### TEXT BLOCK
------------------------
Create GCP instance from Google image family to run Papermill training notebook

export DISK_NAME=big-earth-data
export FILEDIR=data_science/papermill_jupyter_tensorflow_notebook
export IMAGE_NAME=$BASE_IMAGE_NAME/papermill_jupyter_tensorflow_notebook
export IMAGE_PROJECT=ubuntu-os-cloud
# export IMAGE_PROJECT=deeplearning-platform-release
export IMAGE_FAMILY=ubuntu-1804-lts
# export IMAGE_FAMILY=tf2-2-1-cu100
docker build -t $IMAGE_NAME --file $FILEDIR/Dockerfile  .
# docker run -it --rm -p 8888:8888 --volume ~:/home/jovyan/work $IMAGE_NAME
docker push $IMAGE_NAME

# scopes needed are pub/sub, service control, service management, container registry,
# stackdriver logging/trace/monitoring, storage
# Full names: --scopes=https://www.googleapis.com/auth/cloud-platform,https://www.googleapis.com/auth/servicecontrol,https://www.googleapis.com/auth/pubsub,https://www.googleapis.com/auth/logging.admin,https://www.googleapis.com/auth/logging.write,https://www.googleapis.com/auth/monitoring.write,https://www.googleapis.com/auth/trace.append,https://www.googleapis.com/auth/cloud-platform,https://www.googleapis.com/auth/source.read_only \
gcloud compute instances create papermill-jupyter-tensorflow-notebook \
        --zone=us-west1-b \
        --accelerator=count=1,type=nvidia-tesla-v100 \
        --can-ip-forward \
        --image-family=$IMAGE_FAMILY \
        --image-project=$IMAGE_PROJECT \
        --scopes=cloud-platform,cloud-source-repos-ro,compute-rw,datastore,default,storage-rw \
        --maintenance-policy=TERMINATE \
        --machine-type=n1-standard-4 \
        --boot-disk-size=50GB \
        --metadata=enable-oslogin=TRUE,install-nvidia-driver=True \
        --metadata-from-file=startup-script=$FILEDIR/startup_script.sh \
        --disk=name=$DISK_NAME,auto-delete=no,mode=rw,device-name=$DISK_NAME

gcloud compute instances delete papermill-jupyter-tensorflow-notebook

Create GCP instance from Docker image

TODO

  • fix file system permissions error
  • fix missing tensorflow .so files
# scopes needed are pub/sub, service control, service management, container registry,
# stackdriver logging/trace/monitoring, storage
# Full names: --scopes=https://www.googleapis.com/auth/cloud-platform,https://www.googleapis.com/auth/servicecontrol,https://www.googleapis.com/auth/pubsub,https://www.googleapis.com/auth/logging.admin,https://www.googleapis.com/auth/logging.write,https://www.googleapis.com/auth/monitoring.write,https://www.googleapis.com/auth/trace.append,https://www.googleapis.com/auth/cloud-platform,https://www.googleapis.com/auth/source.read_only \
gcloud compute instances create-with-container jupyter-tensorflow-notebook \
        --address=$IP_ADDRESS \
        --zone=us-west1-b \
        --accelerator=count=1,type=nvidia-tesla-v100 \
        --can-ip-forward \
        --container-image=$IMAGE_NAME \
        --container-mount-disk=name=$DISK_NAME,mount-path=/$DISK_NAME,mode=rw \
        --scopes=cloud-platform,cloud-source-repos-ro,compute-rw,datastore,default,storage-rw \
        --maintenance-policy=TERMINATE \
        --machine-type=n1-standard-4 \
        --boot-disk-size=50GB \
        --metadata enable-oslogin=TRUE \
        --disk=name=$DISK_NAME,auto-delete=no,mode=rw,device-name=$DISK_NAME

# SSH to instance
# password is
Take me to your river succulent
export DISK_NAME=big-earth-data
sudo chmod -R 777 /mnt/disks/gce-containers-mounts/gce-persistent-disks/$DISK_NAME
docker run -p 8888:8888 \
--user root -e NB_GROUP=users \
--volume /mnt/disks/gce-containers-mounts/gce-persistent-disks/$DISK_NAME:/home/jovyan/work \
us.gcr.io/big-earth-252219/jupyter_tensorflow_notebook \
start-notebook.sh --NotebookApp.password='sha1:3f5b37350f9d:716aaf131f345da3352ded1f952e6b36bea8add8'



# Stop and start
gcloud compute instances stop jupyter-tensorflow-notebook
gcloud compute instances start jupyter-tensorflow-notebook

# Delete
gcloud compute instances delete jupyter-tensorflow-notebook

Train

export FILEDIR=data_science/model_trainer
export IMAGE_NAME=$BASE_IMAGE_NAME/model_trainer
docker build -t $IMAGE_NAME --file $FILEDIR/Dockerfile --build-arg filedir=$FILEDIR .
------------------------
### REQUIRED ACTION A
Reproduce the entries from the line containing "right elbow: (188, 147, -15)" through the line containing "left hip: (225, 294, 10)", shifting each number in the keypoint triples up by 26 and keeping every other line unchanged.
The GCP setup notes and the entries that follow are unrelated material.
------------------------
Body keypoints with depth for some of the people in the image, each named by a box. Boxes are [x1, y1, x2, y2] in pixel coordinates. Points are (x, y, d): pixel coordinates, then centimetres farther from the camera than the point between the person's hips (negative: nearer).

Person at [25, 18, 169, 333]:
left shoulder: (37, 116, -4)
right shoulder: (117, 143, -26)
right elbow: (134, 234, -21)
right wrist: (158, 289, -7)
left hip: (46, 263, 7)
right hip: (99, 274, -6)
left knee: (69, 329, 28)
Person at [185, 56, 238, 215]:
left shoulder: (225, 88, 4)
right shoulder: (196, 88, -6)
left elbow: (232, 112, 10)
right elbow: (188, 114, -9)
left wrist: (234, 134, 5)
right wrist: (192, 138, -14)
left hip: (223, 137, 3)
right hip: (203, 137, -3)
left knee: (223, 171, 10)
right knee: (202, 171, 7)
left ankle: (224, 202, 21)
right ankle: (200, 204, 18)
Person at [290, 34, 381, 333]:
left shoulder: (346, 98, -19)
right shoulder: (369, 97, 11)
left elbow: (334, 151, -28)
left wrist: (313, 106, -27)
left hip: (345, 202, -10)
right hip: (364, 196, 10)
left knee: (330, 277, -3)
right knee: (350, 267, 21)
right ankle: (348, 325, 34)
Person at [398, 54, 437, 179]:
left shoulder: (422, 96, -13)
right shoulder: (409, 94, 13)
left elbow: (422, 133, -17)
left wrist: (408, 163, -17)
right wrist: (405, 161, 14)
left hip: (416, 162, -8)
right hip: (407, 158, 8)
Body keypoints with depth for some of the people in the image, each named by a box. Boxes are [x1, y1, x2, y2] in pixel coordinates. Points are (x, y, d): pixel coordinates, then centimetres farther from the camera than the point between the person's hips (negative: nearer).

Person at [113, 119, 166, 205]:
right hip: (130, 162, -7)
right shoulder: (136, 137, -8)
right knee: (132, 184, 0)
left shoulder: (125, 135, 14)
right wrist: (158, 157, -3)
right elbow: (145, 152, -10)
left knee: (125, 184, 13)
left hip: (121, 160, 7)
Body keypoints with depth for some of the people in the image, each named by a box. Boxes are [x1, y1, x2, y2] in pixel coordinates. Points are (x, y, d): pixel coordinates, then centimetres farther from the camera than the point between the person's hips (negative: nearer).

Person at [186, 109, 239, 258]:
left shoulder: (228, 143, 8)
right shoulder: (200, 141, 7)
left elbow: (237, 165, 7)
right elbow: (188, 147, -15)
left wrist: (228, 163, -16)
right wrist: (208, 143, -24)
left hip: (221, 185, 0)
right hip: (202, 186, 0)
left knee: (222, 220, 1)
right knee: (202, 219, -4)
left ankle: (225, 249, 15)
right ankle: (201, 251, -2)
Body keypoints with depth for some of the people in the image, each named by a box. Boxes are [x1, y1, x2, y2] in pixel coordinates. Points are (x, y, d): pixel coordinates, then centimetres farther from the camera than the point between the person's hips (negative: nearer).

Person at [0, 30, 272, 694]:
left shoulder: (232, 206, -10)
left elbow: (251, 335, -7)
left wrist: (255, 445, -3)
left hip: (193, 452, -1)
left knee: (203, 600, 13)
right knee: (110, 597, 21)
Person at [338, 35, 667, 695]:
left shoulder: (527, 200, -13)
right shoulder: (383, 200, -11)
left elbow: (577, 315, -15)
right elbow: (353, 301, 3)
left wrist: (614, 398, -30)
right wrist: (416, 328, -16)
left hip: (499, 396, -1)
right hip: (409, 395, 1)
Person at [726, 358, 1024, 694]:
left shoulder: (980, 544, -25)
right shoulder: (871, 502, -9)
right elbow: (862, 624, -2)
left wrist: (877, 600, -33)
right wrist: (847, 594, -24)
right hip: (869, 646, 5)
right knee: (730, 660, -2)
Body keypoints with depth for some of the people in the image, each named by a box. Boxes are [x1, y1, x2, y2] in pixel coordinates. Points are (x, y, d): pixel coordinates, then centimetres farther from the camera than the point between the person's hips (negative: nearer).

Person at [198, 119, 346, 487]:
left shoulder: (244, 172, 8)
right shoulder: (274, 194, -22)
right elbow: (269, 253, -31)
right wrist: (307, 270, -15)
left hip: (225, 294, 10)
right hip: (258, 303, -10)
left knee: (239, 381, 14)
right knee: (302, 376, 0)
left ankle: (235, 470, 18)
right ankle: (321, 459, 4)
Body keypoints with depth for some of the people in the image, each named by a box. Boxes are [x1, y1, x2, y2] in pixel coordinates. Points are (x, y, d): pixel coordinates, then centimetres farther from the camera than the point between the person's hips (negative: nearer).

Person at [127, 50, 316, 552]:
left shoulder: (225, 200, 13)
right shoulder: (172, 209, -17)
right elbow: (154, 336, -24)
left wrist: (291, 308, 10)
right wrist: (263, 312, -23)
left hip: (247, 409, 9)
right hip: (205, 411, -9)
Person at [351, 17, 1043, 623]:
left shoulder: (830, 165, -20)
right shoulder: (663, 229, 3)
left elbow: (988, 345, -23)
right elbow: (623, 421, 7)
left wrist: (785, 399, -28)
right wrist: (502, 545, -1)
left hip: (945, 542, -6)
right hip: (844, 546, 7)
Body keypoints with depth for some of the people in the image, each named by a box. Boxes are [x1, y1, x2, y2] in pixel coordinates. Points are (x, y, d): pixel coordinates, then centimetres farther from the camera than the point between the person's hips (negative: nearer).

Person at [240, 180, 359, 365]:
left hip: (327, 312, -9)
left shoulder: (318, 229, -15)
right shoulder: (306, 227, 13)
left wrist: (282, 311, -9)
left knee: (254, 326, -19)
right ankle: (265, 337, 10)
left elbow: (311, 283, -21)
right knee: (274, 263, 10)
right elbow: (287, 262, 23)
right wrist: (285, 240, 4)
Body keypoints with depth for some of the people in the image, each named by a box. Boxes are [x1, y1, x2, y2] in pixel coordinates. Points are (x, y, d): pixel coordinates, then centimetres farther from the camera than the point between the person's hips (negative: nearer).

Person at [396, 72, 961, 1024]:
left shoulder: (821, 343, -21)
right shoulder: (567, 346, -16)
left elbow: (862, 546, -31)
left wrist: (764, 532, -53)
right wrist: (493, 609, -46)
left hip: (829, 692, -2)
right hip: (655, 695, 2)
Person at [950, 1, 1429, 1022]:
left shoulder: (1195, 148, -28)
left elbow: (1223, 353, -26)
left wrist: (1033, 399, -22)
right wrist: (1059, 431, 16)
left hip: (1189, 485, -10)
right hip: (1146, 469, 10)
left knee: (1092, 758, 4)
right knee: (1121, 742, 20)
------------------------
### REQUIRED ACTION B
List every distinct subcommand of "gcloud compute instances" used in the GCP setup notes.

### EXPECTED OUTPUT A
right elbow: (214, 173, 11)
left wrist: (254, 189, 10)
right wrist: (234, 169, 2)
left hip: (247, 211, 26)
right hip: (228, 212, 26)
left knee: (248, 246, 27)
right knee: (228, 245, 22)
left ankle: (251, 275, 41)
right ankle: (227, 277, 24)
Body keypoints with depth for some of the people in the image, each named by a box. Boxes are [x1, y1, x2, y2] in pixel coordinates. Points are (x, y, d): pixel coordinates, then centimetres farther from the camera than the point between the person's hips (negative: nearer).

Person at [0, 30, 272, 694]:
left shoulder: (258, 232, 16)
left elbow: (277, 361, 19)
left wrist: (281, 471, 23)
left hip: (219, 478, 25)
left knee: (229, 626, 39)
right knee: (136, 623, 47)
Person at [338, 35, 667, 695]:
left shoulder: (553, 226, 13)
right shoulder: (409, 226, 15)
left elbow: (603, 341, 11)
right elbow: (379, 327, 29)
left wrist: (640, 424, -4)
right wrist: (442, 354, 10)
left hip: (525, 422, 25)
right hip: (435, 421, 27)
Person at [726, 358, 1024, 694]:
left shoulder: (1006, 570, 1)
right shoulder: (897, 528, 17)
right elbow: (888, 650, 24)
left wrist: (903, 626, -7)
right wrist: (873, 620, 2)
right hip: (895, 672, 31)
right knee: (756, 686, 24)
Body keypoints with depth for some of the people in the image, each named by a box. Boxes are [x1, y1, x2, y2] in pixel coordinates. Points are (x, y, d): pixel coordinates, then centimetres farther from the camera than the point between the person's hips (negative: nearer).

Person at [198, 119, 346, 487]:
left shoulder: (270, 198, 34)
right shoulder: (300, 220, 4)
right elbow: (295, 279, -5)
right wrist: (333, 296, 11)
left hip: (251, 320, 36)

### EXPECTED OUTPUT B
create
delete
create-with-container
stop
start